Donald Trump ha firmato un ordine esecutivo a metà maggio a tutela dei network digitali americani da “avversari stranieri” (senza menzionare espressamente la Cina, anche se subito si sono avviate misure contro Huawei). Questa è peraltro la quinta “emergenza nazionale” dichiarata dal Presidente in carica e consente agli organi esecutivi di intervenire direttamente, aggirando gli ostacoli legislativi ordinari, in nome appunto della sicurezza nazionale. Alzare la posta sul piano della sicurezza può avere senso per mobilitare l’opinione pubblica e attivare tutti gli strumenti istituzionali a disposizione del governo americano, ma ciò solleva un quesito relativo agli obiettivi di fondo: siamo certi che agli Stati Uniti convenga mettere la Cina in un angolo, lasciando aperte le due sole opzioni “concessioni commerciali” oppure “guerra fredda”? Il rischio è che sul piano commerciale Pechino diventi ancora più mercantilista di quanto non sia già, e intanto trasformi le sue ambizioni economiche (ora ostacolate frontalmente da Washington) in una strategia politico-militare ancora più assertiva per combattere davvero una nuova guerra fredda – che forse non vuole.

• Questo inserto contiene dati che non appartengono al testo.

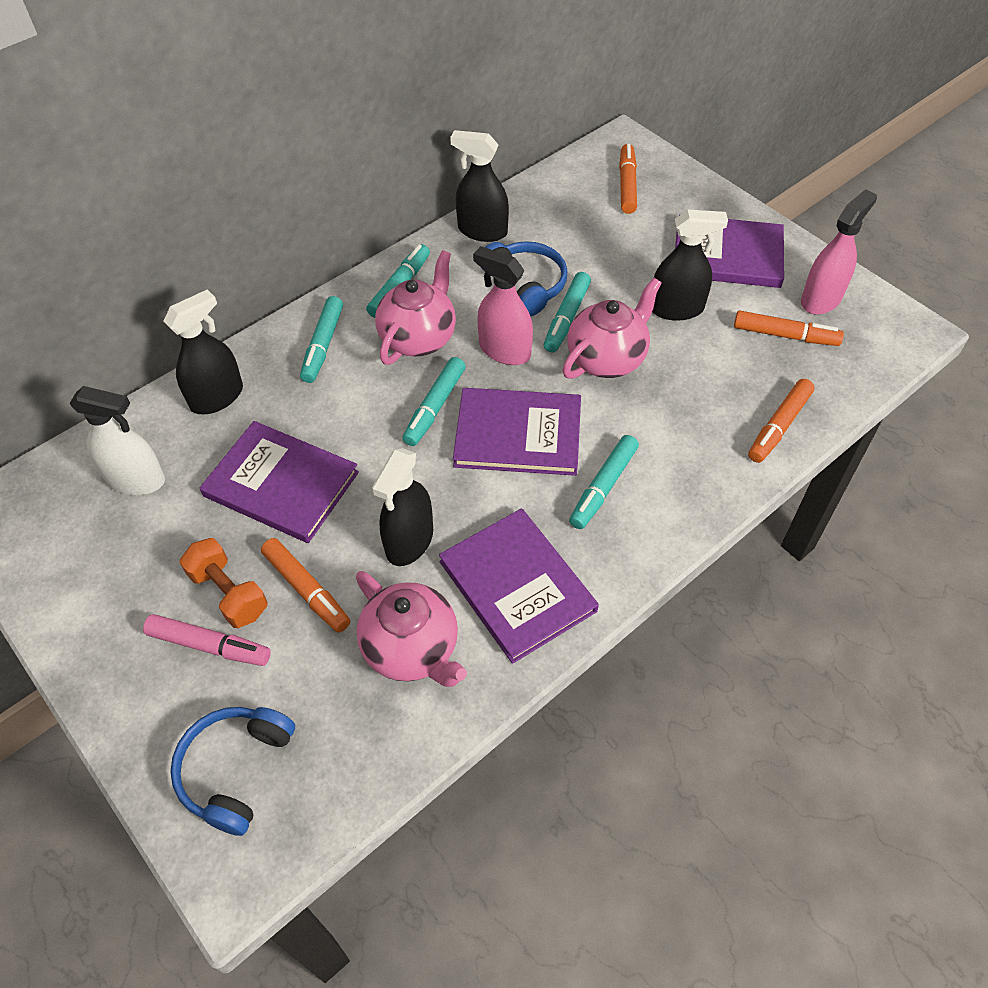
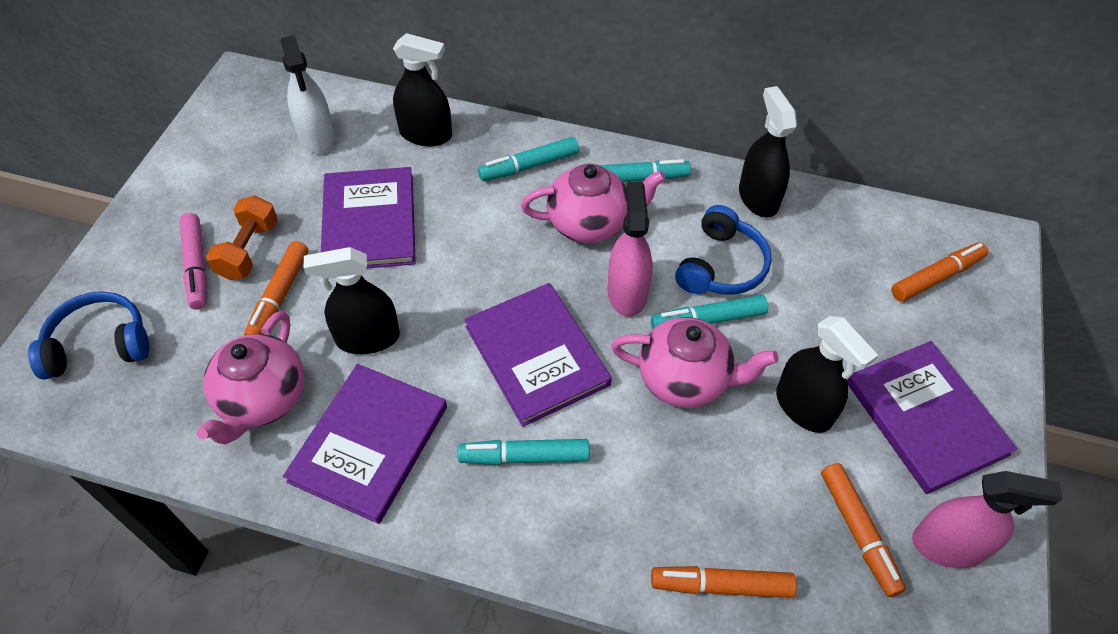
camera: 55 degrees right, 0 degrees up
turquoise marker [402,357,466,446] -> none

In sostanza, esistono ancora opzioni alternative per gestire la rivalità USA-Cina: non va mai dimenticato che la contrapposizione tra Stati Uniti e Unione Sovietica era caratterizzata da una limitatissima interdipendenza economica – come ha sottolineato The Economist, gli scambi bilaterali ammontavano poco prima del crollo del Muro di Berlino a circa 2 miliardi di dollari l’anno, mentre l’attuale interscambio sino-americano è pari alla stessa cifra ogni giorno. Su queste basi, è essenziale tenere presente come funziona realmente l’economia globale del XXI secolo, e come alleanze e organismi internazionali possono risultare utili a gestirla. L’amministrazione in carica a Washington sembra averlo dimenticato. Potrebbe così trovarsi, paradossalmente, a lavorare con la Cina nel distruggere l’ordine mondiale che conosciamo.